• Given exercise: Swap each "locality" in the items below for "collection site", then write out all the lines with nothing else changed.

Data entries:
---
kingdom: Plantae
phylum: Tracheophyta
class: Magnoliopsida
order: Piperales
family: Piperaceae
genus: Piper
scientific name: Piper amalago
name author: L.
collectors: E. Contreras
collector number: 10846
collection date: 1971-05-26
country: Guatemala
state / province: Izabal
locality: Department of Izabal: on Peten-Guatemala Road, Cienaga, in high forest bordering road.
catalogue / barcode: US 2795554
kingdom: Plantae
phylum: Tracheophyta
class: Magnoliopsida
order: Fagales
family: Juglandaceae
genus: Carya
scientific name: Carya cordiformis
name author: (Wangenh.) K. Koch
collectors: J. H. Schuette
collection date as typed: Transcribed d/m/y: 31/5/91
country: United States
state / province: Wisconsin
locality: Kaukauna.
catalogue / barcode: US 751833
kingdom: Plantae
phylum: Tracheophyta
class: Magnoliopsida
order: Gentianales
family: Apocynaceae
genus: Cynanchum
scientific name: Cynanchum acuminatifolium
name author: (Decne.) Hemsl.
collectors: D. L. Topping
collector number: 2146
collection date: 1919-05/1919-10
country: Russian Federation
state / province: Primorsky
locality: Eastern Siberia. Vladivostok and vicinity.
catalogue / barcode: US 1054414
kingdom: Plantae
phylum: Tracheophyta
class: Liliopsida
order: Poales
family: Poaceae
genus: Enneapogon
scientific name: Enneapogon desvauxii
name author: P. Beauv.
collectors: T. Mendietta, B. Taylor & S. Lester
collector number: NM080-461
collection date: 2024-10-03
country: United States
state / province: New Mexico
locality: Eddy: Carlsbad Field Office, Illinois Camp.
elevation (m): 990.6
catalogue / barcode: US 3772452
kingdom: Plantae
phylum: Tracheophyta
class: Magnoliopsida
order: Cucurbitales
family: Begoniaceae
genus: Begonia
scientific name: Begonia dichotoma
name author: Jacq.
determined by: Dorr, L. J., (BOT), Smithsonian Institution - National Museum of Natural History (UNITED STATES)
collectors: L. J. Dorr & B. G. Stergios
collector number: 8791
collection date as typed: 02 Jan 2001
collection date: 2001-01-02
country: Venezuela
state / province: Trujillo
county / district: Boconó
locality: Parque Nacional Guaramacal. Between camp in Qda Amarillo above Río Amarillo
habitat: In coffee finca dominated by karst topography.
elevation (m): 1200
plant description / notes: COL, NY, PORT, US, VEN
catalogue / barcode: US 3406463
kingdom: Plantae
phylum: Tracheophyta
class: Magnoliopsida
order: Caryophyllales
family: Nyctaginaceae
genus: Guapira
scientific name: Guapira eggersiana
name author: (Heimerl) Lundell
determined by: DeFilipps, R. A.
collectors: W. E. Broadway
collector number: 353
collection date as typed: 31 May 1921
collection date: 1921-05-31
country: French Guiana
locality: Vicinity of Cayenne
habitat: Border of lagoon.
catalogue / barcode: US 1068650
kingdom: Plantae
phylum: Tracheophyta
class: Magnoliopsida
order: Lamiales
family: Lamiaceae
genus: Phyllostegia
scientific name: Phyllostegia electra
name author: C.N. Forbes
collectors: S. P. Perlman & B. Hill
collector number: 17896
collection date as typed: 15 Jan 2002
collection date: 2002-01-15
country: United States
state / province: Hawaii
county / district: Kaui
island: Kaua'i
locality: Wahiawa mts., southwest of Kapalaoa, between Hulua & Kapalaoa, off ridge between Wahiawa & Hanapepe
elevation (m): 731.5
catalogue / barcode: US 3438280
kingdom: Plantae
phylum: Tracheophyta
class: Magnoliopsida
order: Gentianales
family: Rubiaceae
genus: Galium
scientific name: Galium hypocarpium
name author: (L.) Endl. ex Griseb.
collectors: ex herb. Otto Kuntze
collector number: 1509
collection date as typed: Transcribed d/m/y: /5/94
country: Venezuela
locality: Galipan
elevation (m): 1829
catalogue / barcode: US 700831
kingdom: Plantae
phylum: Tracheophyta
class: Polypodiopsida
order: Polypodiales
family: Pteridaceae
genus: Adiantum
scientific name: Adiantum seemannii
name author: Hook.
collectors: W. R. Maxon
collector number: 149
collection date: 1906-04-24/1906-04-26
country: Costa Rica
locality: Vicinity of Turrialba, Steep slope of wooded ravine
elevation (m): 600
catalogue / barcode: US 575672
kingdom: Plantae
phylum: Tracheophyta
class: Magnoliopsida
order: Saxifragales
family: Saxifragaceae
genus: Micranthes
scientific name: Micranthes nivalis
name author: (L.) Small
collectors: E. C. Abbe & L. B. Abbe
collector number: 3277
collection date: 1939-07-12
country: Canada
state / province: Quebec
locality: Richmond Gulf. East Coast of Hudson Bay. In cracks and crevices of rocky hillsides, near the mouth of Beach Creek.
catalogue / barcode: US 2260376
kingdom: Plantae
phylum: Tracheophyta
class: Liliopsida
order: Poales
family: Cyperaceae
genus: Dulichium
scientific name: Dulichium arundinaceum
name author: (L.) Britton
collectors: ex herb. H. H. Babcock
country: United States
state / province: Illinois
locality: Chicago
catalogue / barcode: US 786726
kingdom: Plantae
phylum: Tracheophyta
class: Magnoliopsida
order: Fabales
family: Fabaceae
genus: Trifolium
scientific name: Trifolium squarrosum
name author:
---
• Exercise result:
kingdom: Plantae
phylum: Tracheophyta
class: Magnoliopsida
order: Piperales
family: Piperaceae
genus: Piper
scientific name: Piper amalago
name author: L.
collectors: E. Contreras
collector number: 10846
collection date: 1971-05-26
country: Guatemala
state / province: Izabal
collection site: Department of Izabal: on Peten-Guatemala Road, Cienaga, in high forest bordering road.
catalogue / barcode: US 2795554
kingdom: Plantae
phylum: Tracheophyta
class: Magnoliopsida
order: Fagales
family: Juglandaceae
genus: Carya
scientific name: Carya cordiformis
name author: (Wangenh.) K. Koch
collectors: J. H. Schuette
collection date as typed: Transcribed d/m/y: 31/5/91
country: United States
state / province: Wisconsin
collection site: Kaukauna.
catalogue / barcode: US 751833
kingdom: Plantae
phylum: Tracheophyta
class: Magnoliopsida
order: Gentianales
family: Apocynaceae
genus: Cynanchum
scientific name: Cynanchum acuminatifolium
name author: (Decne.) Hemsl.
collectors: D. L. Topping
collector number: 2146
collection date: 1919-05/1919-10
country: Russian Federation
state / province: Primorsky
collection site: Eastern Siberia. Vladivostok and vicinity.
catalogue / barcode: US 1054414
kingdom: Plantae
phylum: Tracheophyta
class: Liliopsida
order: Poales
family: Poaceae
genus: Enneapogon
scientific name: Enneapogon desvauxii
name author: P. Beauv.
collectors: T. Mendietta, B. Taylor & S. Lester
collector number: NM080-461
collection date: 2024-10-03
country: United States
state / province: New Mexico
collection site: Eddy: Carlsbad Field Office, Illinois Camp.
elevation (m): 990.6
catalogue / barcode: US 3772452
kingdom: Plantae
phylum: Tracheophyta
class: Magnoliopsida
order: Cucurbitales
family: Begoniaceae
genus: Begonia
scientific name: Begonia dichotoma
name author: Jacq.
determined by: Dorr, L. J., (BOT), Smithsonian Institution - National Museum of Natural History (UNITED STATES)
collectors: L. J. Dorr & B. G. Stergios
collector number: 8791
collection date as typed: 02 Jan 2001
collection date: 2001-01-02
country: Venezuela
state / province: Trujillo
county / district: Boconó
collection site: Parque Nacional Guaramacal. Between camp in Qda Amarillo above Río Amarillo
habitat: In coffee finca dominated by karst topography.
elevation (m): 1200
plant description / notes: COL, NY, PORT, US, VEN
catalogue / barcode: US 3406463
kingdom: Plantae
phylum: Tracheophyta
class: Magnoliopsida
order: Caryophyllales
family: Nyctaginaceae
genus: Guapira
scientific name: Guapira eggersiana
name author: (Heimerl) Lundell
determined by: DeFilipps, R. A.
collectors: W. E. Broadway
collector number: 353
collection date as typed: 31 May 1921
collection date: 1921-05-31
country: French Guiana
collection site: Vicinity of Cayenne
habitat: Border of lagoon.
catalogue / barcode: US 1068650
kingdom: Plantae
phylum: Tracheophyta
class: Magnoliopsida
order: Lamiales
family: Lamiaceae
genus: Phyllostegia
scientific name: Phyllostegia electra
name author: C.N. Forbes
collectors: S. P. Perlman & B. Hill
collector number: 17896
collection date as typed: 15 Jan 2002
collection date: 2002-01-15
country: United States
state / province: Hawaii
county / district: Kaui
island: Kaua'i
collection site: Wahiawa mts., southwest of Kapalaoa, between Hulua & Kapalaoa, off ridge between Wahiawa & Hanapepe
elevation (m): 731.5
catalogue / barcode: US 3438280
kingdom: Plantae
phylum: Tracheophyta
class: Magnoliopsida
order: Gentianales
family: Rubiaceae
genus: Galium
scientific name: Galium hypocarpium
name author: (L.) Endl. ex Griseb.
collectors: ex herb. Otto Kuntze
collector number: 1509
collection date as typed: Transcribed d/m/y: /5/94
country: Venezuela
collection site: Galipan
elevation (m): 1829
catalogue / barcode: US 700831
kingdom: Plantae
phylum: Tracheophyta
class: Polypodiopsida
order: Polypodiales
family: Pteridaceae
genus: Adiantum
scientific name: Adiantum seemannii
name author: Hook.
collectors: W. R. Maxon
collector number: 149
collection date: 1906-04-24/1906-04-26
country: Costa Rica
collection site: Vicinity of Turrialba, Steep slope of wooded ravine
elevation (m): 600
catalogue / barcode: US 575672
kingdom: Plantae
phylum: Tracheophyta
class: Magnoliopsida
order: Saxifragales
family: Saxifragaceae
genus: Micranthes
scientific name: Micranthes nivalis
name author: (L.) Small
collectors: E. C. Abbe & L. B. Abbe
collector number: 3277
collection date: 1939-07-12
country: Canada
state / province: Quebec
collection site: Richmond Gulf. East Coast of Hudson Bay. In cracks and crevices of rocky hillsides, near the mouth of Beach Creek.
catalogue / barcode: US 2260376
kingdom: Plantae
phylum: Tracheophyta
class: Liliopsida
order: Poales
family: Cyperaceae
genus: Dulichium
scientific name: Dulichium arundinaceum
name author: (L.) Britton
collectors: ex herb. H. H. Babcock
country: United States
state / province: Illinois
collection site: Chicago
catalogue / barcode: US 786726
kingdom: Plantae
phylum: Tracheophyta
class: Magnoliopsida
order: Fabales
family: Fabaceae
genus: Trifolium
scientific name: Trifolium squarrosum
name author:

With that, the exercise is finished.